Let’s run through a very simple machine learning example using a linear regression model in Scikit-Learn:

```
# A practical example of MAPE in machine learning
import numpy as np
from sklearn.datasets import load_diabetes
from sklearn.model_selection import train_test_split
from sklearn.linear_model import LinearRegression
def mape(y_test, pred):
y_test, pred = np.array(y_test), np.array(pred)
mape = np.mean(np.abs((y_test - pred) / y_test))
return mape
data = load_diabetes()
X, y = data.data, data.target
X_train, X_test, y_train, y_test = train_test_split(X, y)
lnr = LinearRegression()
lnr.fit(X_train, y_train)
predictions = lnr.predict(X_test)
print(mape(y_test, predictions))
# Returns: 0.339
```

In the example above, we created a simple machine learning model. The model predicted some values – these were stored in the `predictions`

variable.

We tested the accuracy of our model by passing in our predictions and the actual values, `y_test`

into our function, `mape()`

. **This returned a value of 0.339, which is equal to 33.9%**.

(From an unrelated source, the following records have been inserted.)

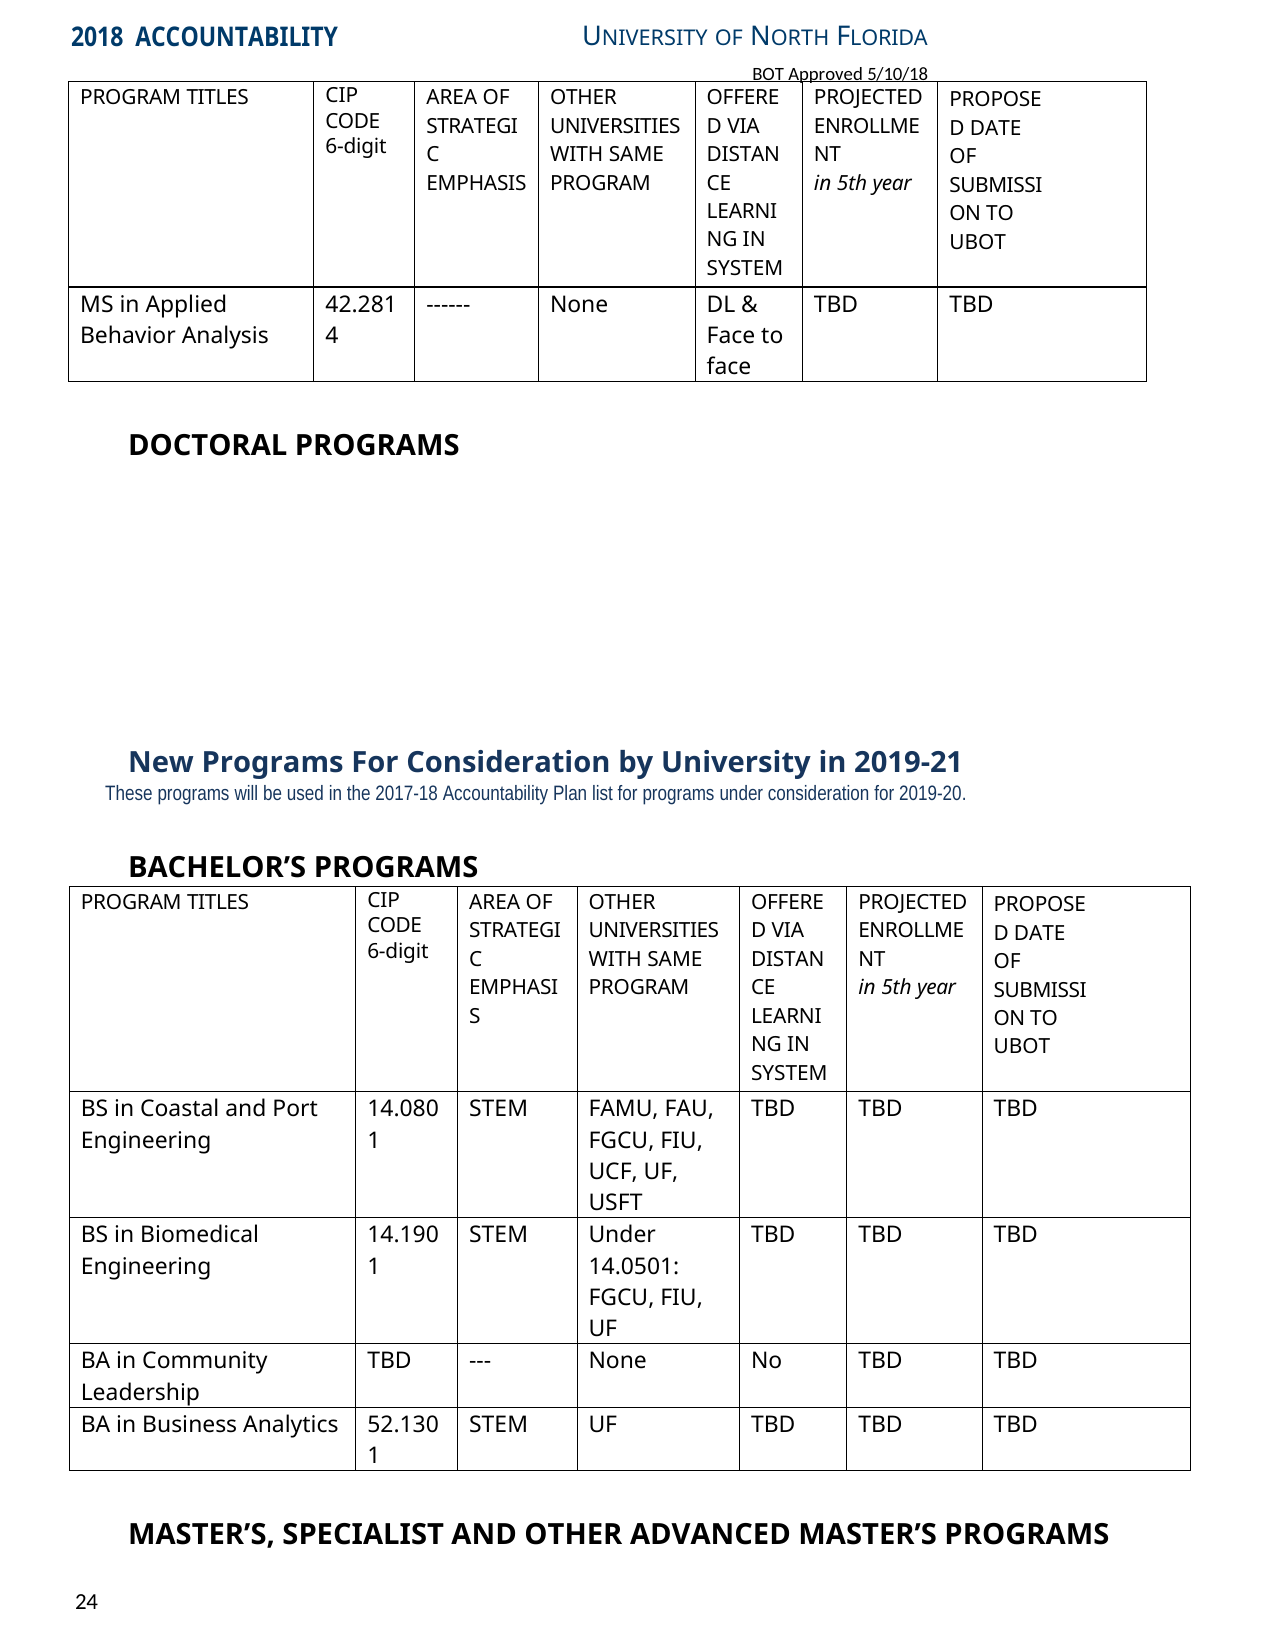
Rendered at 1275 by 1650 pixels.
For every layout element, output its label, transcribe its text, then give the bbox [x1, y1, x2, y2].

subtitle BACHELOR’S PROGRAMS [128, 846, 1239, 886]
table_cell TBD [740, 1218, 846, 1343]
table_header PROJECTED ENROLLMENT in 5th year [803, 82, 937, 286]
table_cell 14.0801 [356, 1092, 457, 1217]
table_cell TBD [356, 1344, 457, 1407]
table_cell 42.2814 [314, 288, 414, 381]
table_cell TBD [847, 1218, 982, 1343]
table_cell BA in Business Analytics [70, 1408, 355, 1470]
table_cell BS in Biomedical Engineering [70, 1218, 355, 1343]
table_header OFFERED VIA DISTANCE LEARNING IN SYSTEM [740, 887, 846, 1091]
text These programs will be used in the 2017-18 Accountability Plan list for programs under consideration for 2019-20. [105, 781, 1239, 804]
table_cell TBD [983, 1092, 1190, 1217]
table_cell TBD [740, 1408, 846, 1470]
table_header CIP CODE 6‐digit [356, 887, 457, 1091]
table_cell 14.1901 [356, 1218, 457, 1343]
table_cell 52.1301 [356, 1408, 457, 1470]
table_cell BA in Community Leadership [70, 1344, 355, 1407]
table_cell TBD [983, 1218, 1190, 1343]
table_cell TBD [983, 1344, 1190, 1407]
table_cell --- [458, 1344, 577, 1407]
table_header OTHER UNIVERSITIES WITH SAME PROGRAM [539, 82, 695, 286]
table_header OFFERED VIA DISTANCE LEARNING IN SYSTEM [696, 82, 802, 286]
table_header PROJECTED ENROLLMENT in 5th year [847, 887, 982, 1091]
table_cell DL & Face to face [696, 288, 802, 381]
table_cell STEM [458, 1408, 577, 1470]
table_cell Under 14.0501: FGCU, FIU, UF [578, 1218, 739, 1343]
table_cell No [740, 1344, 846, 1407]
table_cell TBD [847, 1408, 982, 1470]
subtitle MASTER’S, SPECIALIST AND OTHER ADVANCED MASTER’S PROGRAMS [128, 1513, 1239, 1553]
table_cell STEM [458, 1218, 577, 1343]
table_header PROPOSED DATE OF SUBMISSION TO UBOT [983, 887, 1190, 1091]
table_cell BS in Coastal and Port Engineering [70, 1092, 355, 1217]
table_cell UF [578, 1408, 739, 1470]
table_header PROGRAM TITLES [69, 82, 313, 286]
table_cell TBD [847, 1344, 982, 1407]
table_cell TBD [740, 1092, 846, 1217]
table_header AREA OF STRATEGIC EMPHASIS [458, 887, 577, 1091]
table_cell None [578, 1344, 739, 1407]
table_cell TBD [847, 1092, 982, 1217]
table_cell TBD [983, 1408, 1190, 1470]
table_cell ------ [415, 288, 538, 381]
table_header PROPOSED DATE OF SUBMISSION TO UBOT [938, 82, 1146, 286]
table_header AREA OF STRATEGIC EMPHASIS [415, 82, 538, 286]
table_header OTHER UNIVERSITIES WITH SAME PROGRAM [578, 887, 739, 1091]
table_header CIP CODE 6‐digit [314, 82, 414, 286]
table_cell None [539, 288, 695, 381]
subtitle New Programs For Consideration by University in 2019-21 [128, 741, 1239, 781]
table_header PROGRAM TITLES [70, 887, 355, 1091]
table_cell STEM [458, 1092, 577, 1217]
subtitle DOCTORAL PROGRAMS [128, 424, 1239, 464]
table_cell TBD [803, 288, 937, 381]
table_cell TBD [938, 288, 1146, 381]
table_cell MS in Applied Behavior Analysis [69, 288, 313, 381]
table_cell FAMU, FAU, FGCU, FIU, UCF, UF, USFT [578, 1092, 739, 1217]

## Calculating the MAPE Using Sklearn

Scikit-Learn also comes with a function for the MAPE built-in, the `mean_absolute_percentage_error()`

function from the `metrics`

module.

Like our function above, the function takes the true values and the predicted values as input:

```
# Using the mean_absolute_percentage_error function
from sklearn.metrics import mean_absolute_percentage_error
error = mean_absolute_percentage_error(y_true, predictions)
```

Let’s recreate our earlier example using this function:

```
# A practical example of MAPE in sklearn
from sklearn.datasets import load_diabetes
from sklearn.model_selection import train_test_split
from sklearn.linear_model import LinearRegression
from sklearn.metrics import mean_absolute_percentage_error
data = load_diabetes()
X, y = data.data, data.target
X_train, X_test, y_train, y_test = train_test_split(X, y)
lnr = LinearRegression()
lnr.fit(X_train, y_train)
predictions = lnr.predict(X_test)
print(mean_absolute_percentage_error(y_test, predictions))
# Returns: 0.339
```

In the next section, you’ll learn about some common problems with the MAPE score.

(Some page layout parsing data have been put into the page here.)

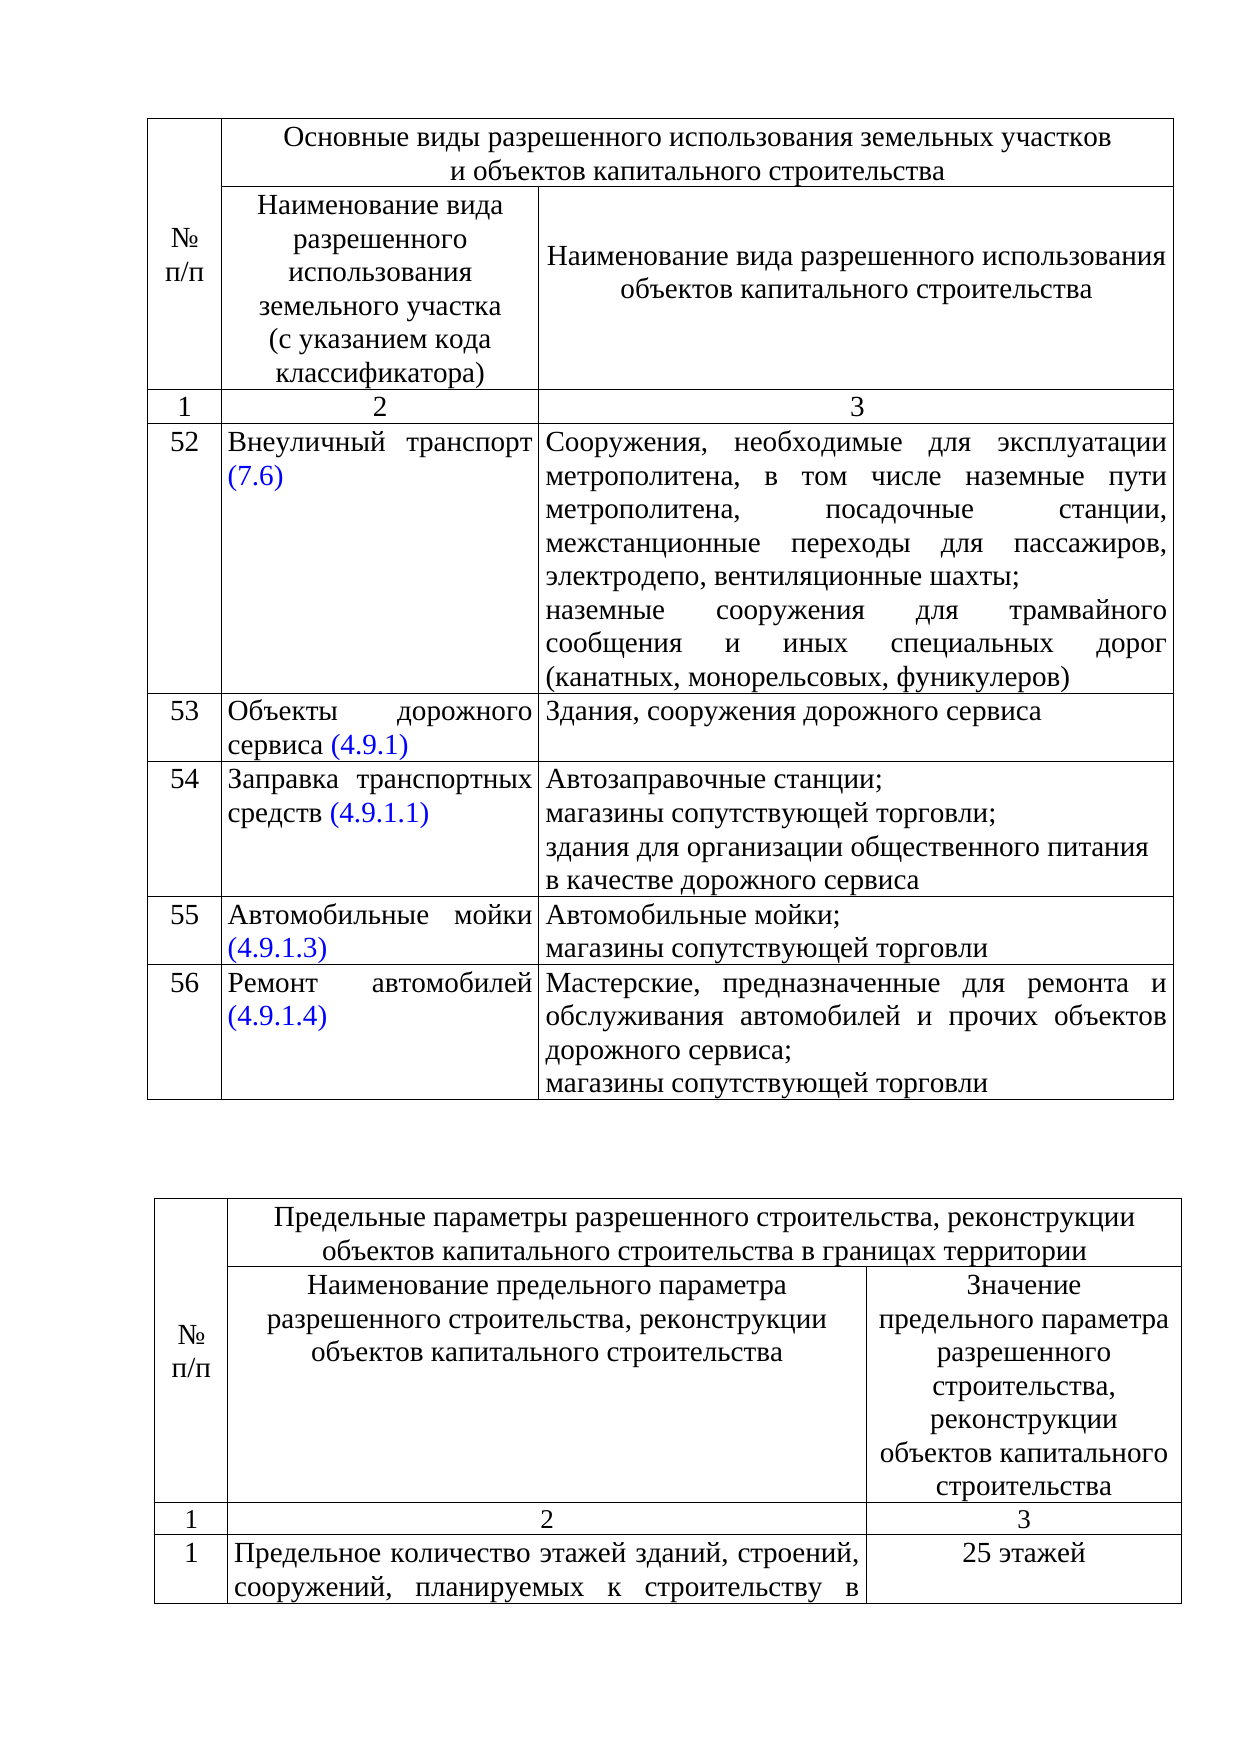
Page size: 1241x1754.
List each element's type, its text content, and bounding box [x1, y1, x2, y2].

table_cell Сооружения, необходимые для эксплуатации метрополитена, в том числе наземные пути метрополитена, посадочные станции, межстанционные переходы для пассажиров, электродепо, вентиляционные шахты; наземные сооружения для трамвайного сообщения и иных специальных дорог (канатных, монорельсовых, фуникулеров) [539, 424, 1173, 692]
table_cell 2 [228, 1503, 866, 1534]
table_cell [228, 1535, 866, 1602]
table_cell Автозаправочные станции; магазины сопутствующей торговли; здания для организации общественного питания в качестве дорожного сервиса [539, 762, 1173, 896]
table_cell Внеуличный транспорт (7.6) [222, 424, 538, 692]
table_cell Автомобильные мойки (4.9.1.3) [222, 897, 538, 964]
table_cell 55 [148, 897, 221, 964]
table_cell 52 [148, 424, 221, 692]
table_cell 2 [222, 390, 538, 423]
table_cell 3 [539, 390, 1173, 423]
table_header № п/п [148, 119, 221, 388]
table_cell Заправка транспортных средств (4.9.1.1) [222, 762, 538, 896]
table_cell Наименование вида разрешенного использования земельного участка (с указанием кода классификатора) [222, 187, 538, 388]
table_cell Наименование вида разрешенного использования объектов капитального строительства [539, 187, 1173, 388]
table_cell Автомобильные мойки; магазины сопутствующей торговли [539, 897, 1173, 964]
table_cell Значение предельного параметра разрешенного строительства, реконструкции объектов капитального строительства [867, 1267, 1181, 1502]
table_cell Мастерские, предназначенные для ремонта и обслуживания автомобилей и прочих объектов дорожного сервиса; магазины сопутствующей торговли [539, 965, 1173, 1099]
table_cell 3 [867, 1503, 1181, 1534]
table_cell 1 [155, 1503, 227, 1534]
table_cell 1 [148, 390, 221, 423]
table_header Основные виды разрешенного использования земельных участков и объектов капитального строительства [222, 119, 1173, 186]
table_header Предельные параметры разрешенного строительства, реконструкции объектов капитального строительства в границах территории [228, 1199, 1181, 1266]
table_header № п/п [155, 1199, 227, 1502]
table_cell 54 [148, 762, 221, 896]
table_cell Объекты дорожного сервиса (4.9.1) [222, 694, 538, 761]
table_cell Наименование предельного параметра разрешенного строительства, реконструкции объектов капитального строительства [228, 1267, 866, 1502]
table_cell 1 [155, 1535, 227, 1602]
table_cell 56 [148, 965, 221, 1099]
table_cell Здания, сооружения дорожного сервиса [539, 694, 1173, 761]
table_cell Ремонт автомобилей (4.9.1.4) [222, 965, 538, 1099]
table_cell 53 [148, 694, 221, 761]
table_cell 25 этажей [867, 1535, 1181, 1602]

## Common Problems with the MAPE score

While the MAPE is easy to understand, this simplicity can also lead to some problems. One of the major problems with the MAPE score is how easily it is influenced by values of a low range.

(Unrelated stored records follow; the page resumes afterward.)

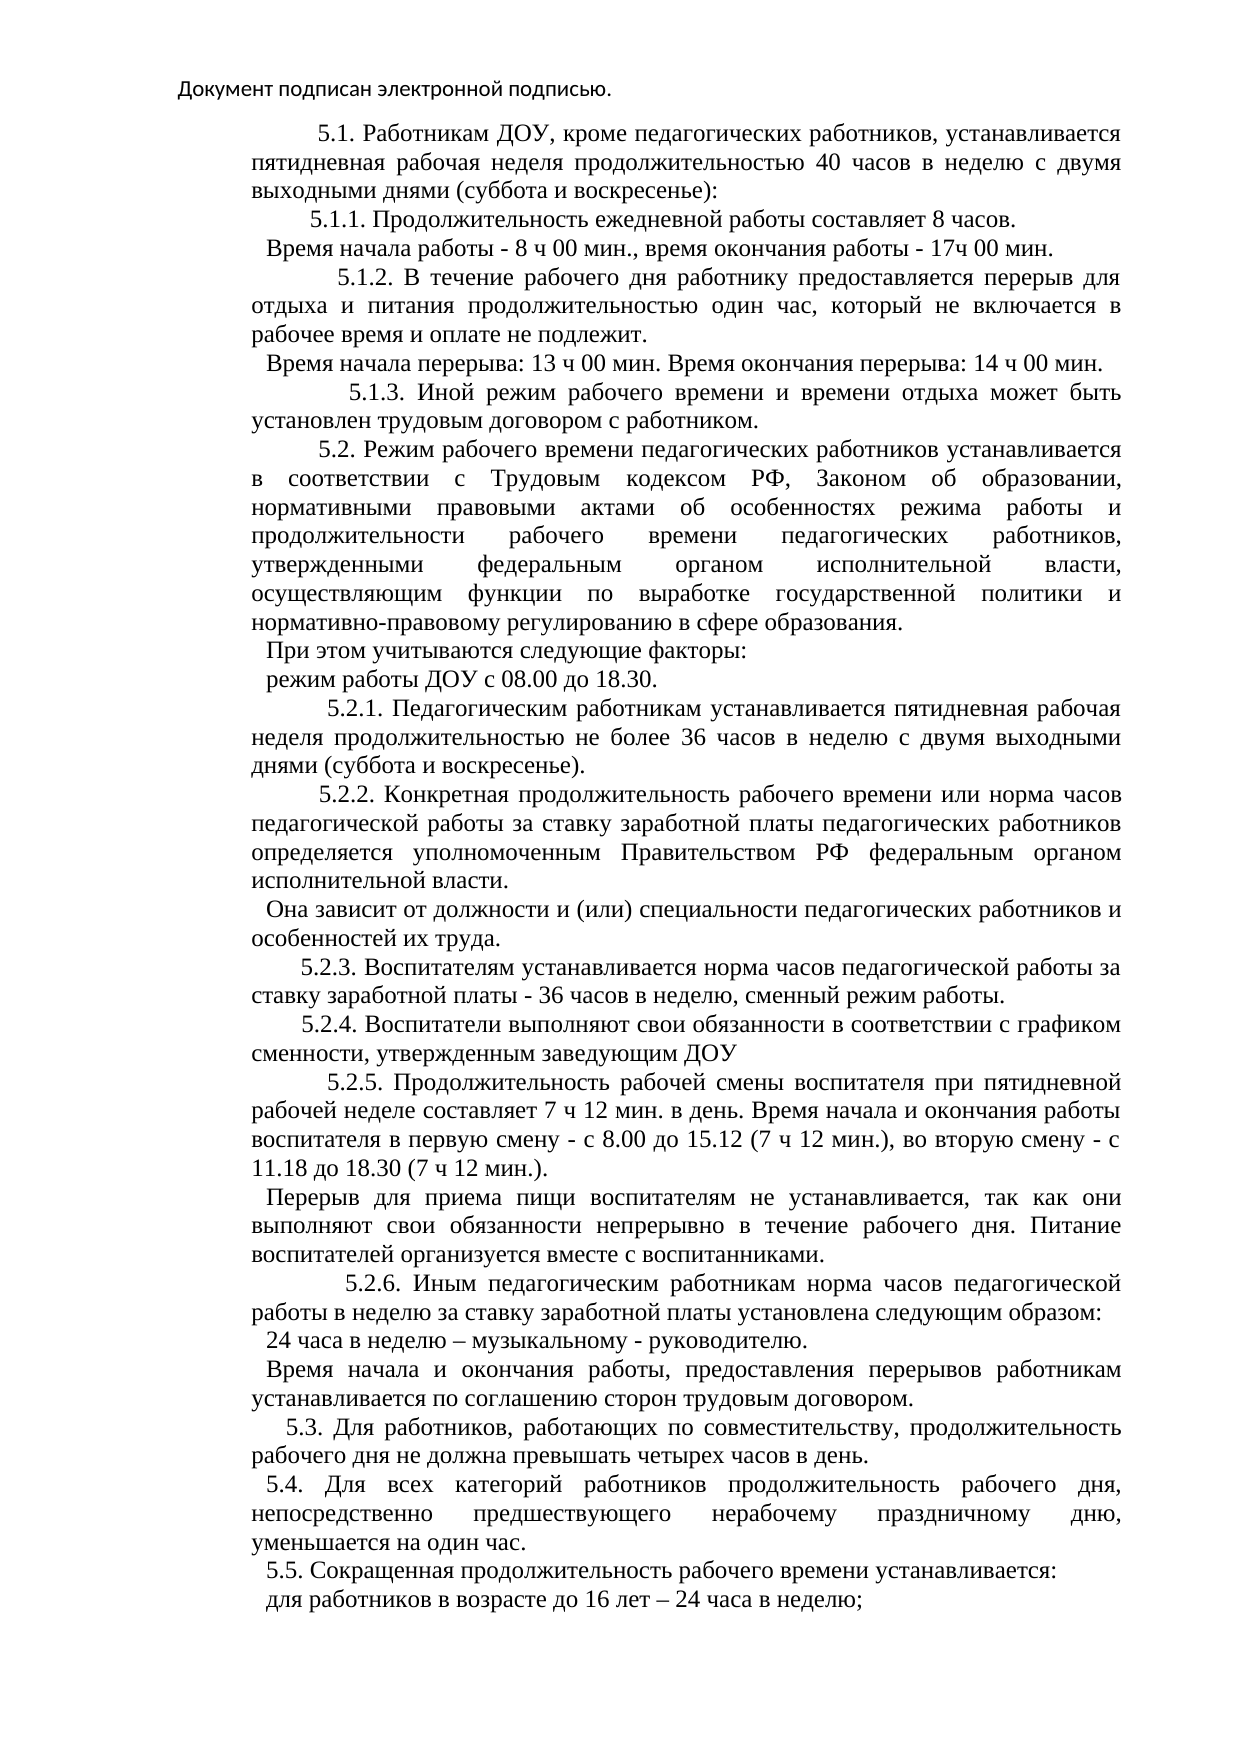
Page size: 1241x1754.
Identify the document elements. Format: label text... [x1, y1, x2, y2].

text для работников в возрасте до 16 лет – 24 часа в неделю; [251, 1584, 1122, 1613]
text 5.1.3. Иной режим рабочего времени и времени отдыха может быть установлен трудовым договором с работником. [251, 377, 1122, 434]
text режим работы ДОУ с 08.00 до 18.30. [251, 664, 1122, 693]
text 5.2.2. Конкретная продолжительность рабочего времени или норма часов педагогической работы за ставку заработной платы педагогических работников определяется уполномоченным Правительством РФ федеральным органом исполнительной власти. [251, 779, 1122, 894]
text 24 часа в неделю – музыкальному - руководителю. [251, 1326, 1122, 1354]
text 5.2.5. Продолжительность рабочей смены воспитателя при пятидневной рабочей неделе составляет 7 ч 12 мин. в день. Время начала и окончания работы воспитателя в первую смену - с 8.00 до 15.12 (7 ч 12 мин.), во вторую смену - с 11.18 до 18.30 (7 ч 12 мин.). [251, 1067, 1122, 1182]
text При этом учитываются следующие факторы: [251, 636, 1122, 664]
text Время начала перерыва: 13 ч 00 мин. Время окончания перерыва: 14 ч 00 мин. [251, 348, 1122, 377]
text Время начала и окончания работы, предоставления перерывов работникам устанавливается по соглашению сторон трудовым договором. [251, 1354, 1122, 1412]
text 5.1. Работникам ДОУ, кроме педагогических работников, устанавливается пятидневная рабочая неделя продолжительностью 40 часов в неделю с двумя выходными днями (суббота и воскресенье): [251, 118, 1122, 204]
text Время начала работы - 8 ч 00 мин., время окончания работы - 17ч 00 мин. [251, 233, 1122, 262]
text 5.5. Сокращенная продолжительность рабочего времени устанавливается: [251, 1556, 1122, 1584]
text 5.1.1. Продолжительность ежедневной работы составляет 8 часов. [251, 204, 1122, 233]
text 5.2. Режим рабочего времени педагогических работников устанавливается в соответствии с Трудовым кодексом РФ, Законом об образовании, нормативными правовыми актами об особенностях режима работы и продолжительности рабочего времени педагогических работников, утвержденными федеральным органом исполнительной власти, осуществляющим функции по выработке государственной политики и нормативно-правовому регулированию в сфере образования. [251, 434, 1122, 636]
text 5.2.6. Иным педагогическим работникам норма часов педагогической работы в неделю за ставку заработной платы установлена следующим образом: [251, 1268, 1122, 1326]
text Она зависит от должности и (или) специальности педагогических работников и особенностей их труда. [251, 894, 1122, 952]
text 5.4. Для всех категорий работников продолжительность рабочего дня, непосредственно предшествующего нерабочему праздничному дню, уменьшается на один час. [251, 1469, 1122, 1556]
text 5.2.3. Воспитателям устанавливается норма часов педагогической работы за ставку заработной платы - 36 часов в неделю, сменный режим работы. [251, 952, 1122, 1009]
text Перерыв для приема пищи воспитателям не устанавливается, так как они выполняют свои обязанности непрерывно в течение рабочего дня. Питание воспитателей организуется вместе с воспитанниками. [251, 1182, 1122, 1268]
text 5.1.2. В течение рабочего дня работнику предоставляется перерыв для отдыха и питания продолжительностью один час, который не включается в рабочее время и оплате не подлежит. [251, 262, 1122, 348]
text 5.3. Для работников, работающих по совместительству, продолжительность рабочего дня не должна превышать четырех часов в день. [251, 1412, 1122, 1469]
text 5.2.4. Воспитатели выполняют свои обязанности в соответствии с графиком сменности, утвержденным заведующим ДОУ [251, 1009, 1122, 1067]
text 5.2.1. Педагогическим работникам устанавливается пятидневная рабочая неделя продолжительностью не более 36 часов в неделю с двумя выходными днями (суббота и воскресенье). [251, 693, 1122, 779]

For example, a predicted value of 3 and a true value of 2 indicate an error of 50%. Meanwhile, the data are only 1 off. If the real value was 100 and the predicted value was 101, then the error would only be 1%.

This is where the matter of interpretation comes in. In the example above, a difference between the values of 2 and 3 may be insignificant (in which case the MAPE is a poor metric). However, the difference may actually be incredibly meaningful, in which case the MAPE is a good metric.

Keep in mind the context of your data when interpreting the score.

## Conclusion

In this tutorial, you learned how to use Python to calculate the MAPE score. You learned what the MAPE score is and how to interpret it. You also learned how to calculate the score from scratch, as well as how to use a sklearn function to calculate the mean absolute percentage error.